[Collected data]

^^^^^^^^^^^^^^^^

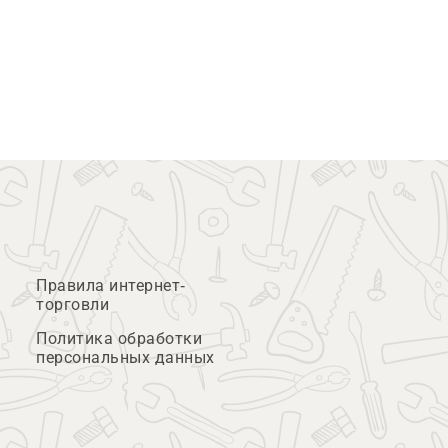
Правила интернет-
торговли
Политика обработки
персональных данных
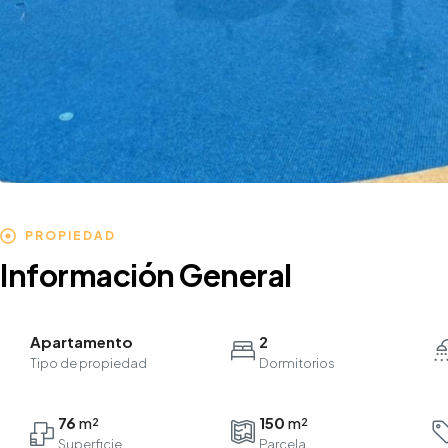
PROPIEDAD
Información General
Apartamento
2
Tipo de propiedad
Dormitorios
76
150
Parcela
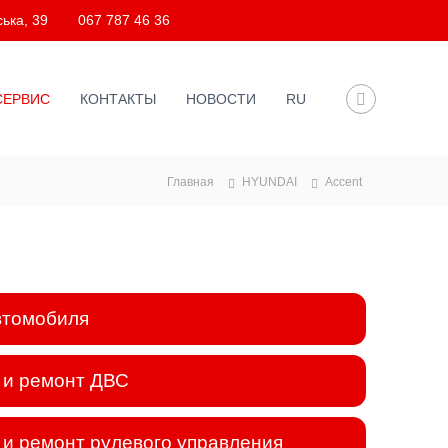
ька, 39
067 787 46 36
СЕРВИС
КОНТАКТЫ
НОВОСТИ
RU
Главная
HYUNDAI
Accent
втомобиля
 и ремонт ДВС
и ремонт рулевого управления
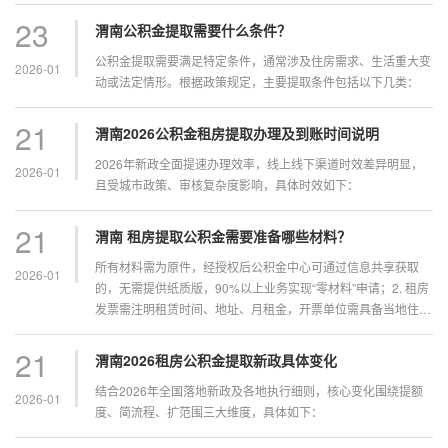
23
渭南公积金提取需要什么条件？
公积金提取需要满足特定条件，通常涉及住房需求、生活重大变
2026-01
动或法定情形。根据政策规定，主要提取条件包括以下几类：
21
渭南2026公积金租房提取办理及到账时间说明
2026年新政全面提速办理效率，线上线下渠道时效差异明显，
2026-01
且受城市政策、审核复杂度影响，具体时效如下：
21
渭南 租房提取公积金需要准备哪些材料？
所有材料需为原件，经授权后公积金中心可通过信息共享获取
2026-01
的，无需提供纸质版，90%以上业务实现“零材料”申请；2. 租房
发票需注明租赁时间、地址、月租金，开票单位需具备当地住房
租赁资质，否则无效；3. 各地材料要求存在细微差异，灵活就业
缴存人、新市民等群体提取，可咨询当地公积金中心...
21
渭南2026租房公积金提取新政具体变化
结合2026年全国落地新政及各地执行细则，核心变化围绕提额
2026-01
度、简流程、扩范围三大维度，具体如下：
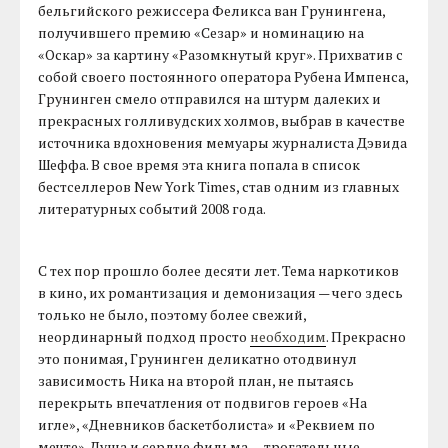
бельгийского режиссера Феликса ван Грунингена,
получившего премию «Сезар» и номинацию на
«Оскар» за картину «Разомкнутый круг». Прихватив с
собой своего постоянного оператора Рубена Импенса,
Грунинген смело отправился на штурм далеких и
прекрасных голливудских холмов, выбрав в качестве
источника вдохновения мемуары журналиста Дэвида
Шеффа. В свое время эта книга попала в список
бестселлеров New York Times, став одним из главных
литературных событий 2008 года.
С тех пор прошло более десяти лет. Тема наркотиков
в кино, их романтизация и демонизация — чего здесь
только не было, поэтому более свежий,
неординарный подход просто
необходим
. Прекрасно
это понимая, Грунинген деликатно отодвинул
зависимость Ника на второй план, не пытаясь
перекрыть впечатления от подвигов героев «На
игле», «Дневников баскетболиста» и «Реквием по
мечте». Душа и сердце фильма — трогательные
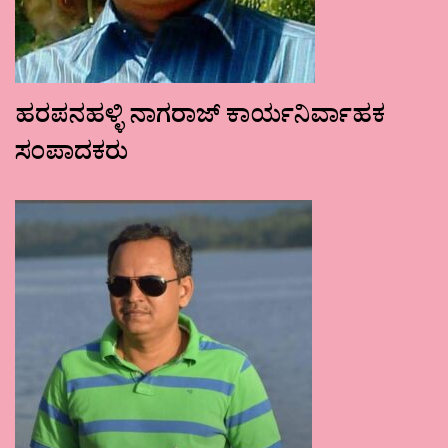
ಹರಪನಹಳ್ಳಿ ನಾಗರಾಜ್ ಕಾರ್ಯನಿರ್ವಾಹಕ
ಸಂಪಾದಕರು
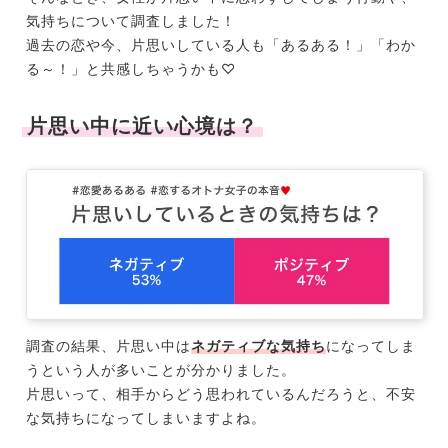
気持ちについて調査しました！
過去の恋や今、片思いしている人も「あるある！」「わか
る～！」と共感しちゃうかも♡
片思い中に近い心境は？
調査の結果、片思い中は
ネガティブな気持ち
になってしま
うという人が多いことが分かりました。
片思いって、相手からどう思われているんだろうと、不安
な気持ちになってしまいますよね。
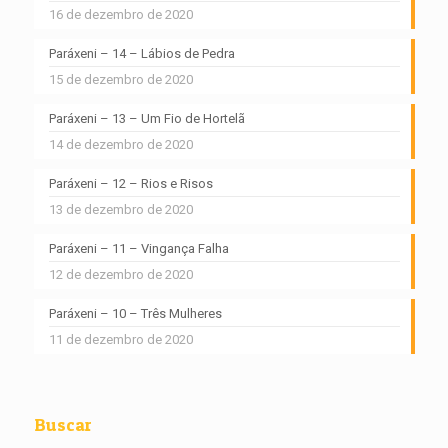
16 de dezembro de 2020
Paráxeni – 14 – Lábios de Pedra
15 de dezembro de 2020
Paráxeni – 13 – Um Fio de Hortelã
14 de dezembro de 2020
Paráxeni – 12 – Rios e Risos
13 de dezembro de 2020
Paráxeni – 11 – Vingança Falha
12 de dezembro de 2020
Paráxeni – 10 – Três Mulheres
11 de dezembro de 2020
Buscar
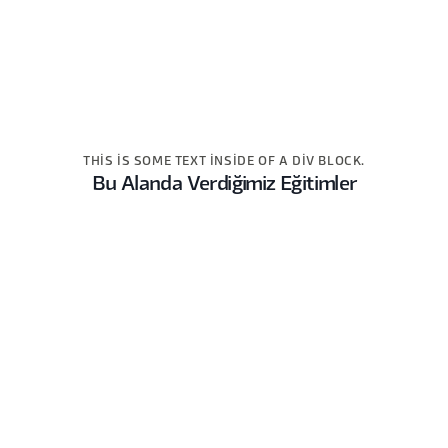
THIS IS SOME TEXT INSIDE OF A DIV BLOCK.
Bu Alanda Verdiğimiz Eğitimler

^^^^^^^^^^^^^^^^

▸ PROBLEM TO SOLVE:
Your answer must be a single number: the count of lines in the records that include "ремонт".

▸ WRITTEN RESPONSE:
2